*Materials provided*:
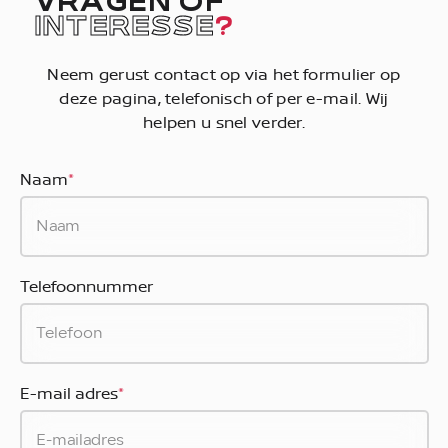
VRAGEN OF
INTERESSE
?
Neem gerust contact op via het formulier op
deze pagina, telefonisch of per e-mail. Wij
helpen u snel verder.
Naam
*
Telefoonnummer
E-mail adres
*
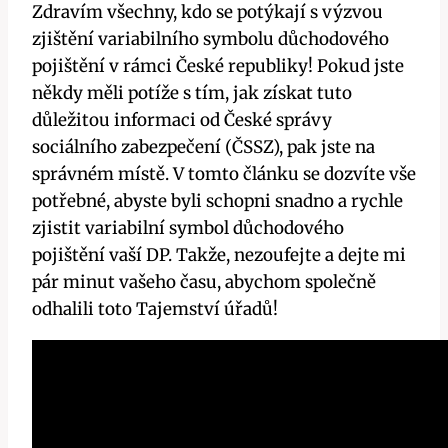
Zdravím všechny, kdo se potýkají s výzvou
zjištění variabilního symbolu důchodového
pojištění v rámci České republiky! Pokud jste
někdy měli potíže s tím, jak získat tuto
důležitou informaci od České správy
sociálního zabezpečení (ČSSZ), pak jste na
správném místě. V tomto článku se dozvíte vše
potřebné, abyste byli schopni snadno a rychle
zjistit variabilní symbol důchodového
pojištění vaší DP. Takže, nezoufejte a dejte mi
pár minut vašeho času, abychom společně
odhalili toto Tajemství úřadů!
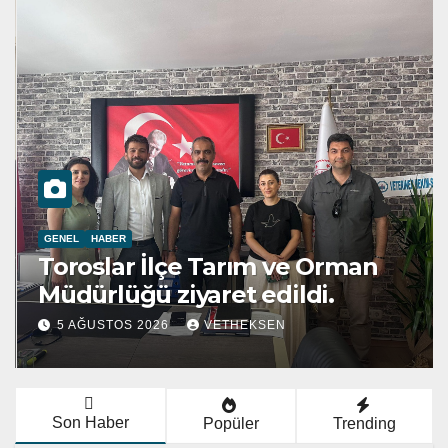
GENEL
HABER
Toroslar İlçe Tarım ve Orman
Müdürlüğü ziyaret edildi.
5 AĞUSTOS 2026
VETHEKSEN
Son Haber
Popüler
Trending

*Aim of the task*:
Look through the records for the word "důchodového". Every line that has it should be copied.

*Answer to this task*:
zjištění variabilního symbolu důchodového
zjistit variabilní symbol důchodového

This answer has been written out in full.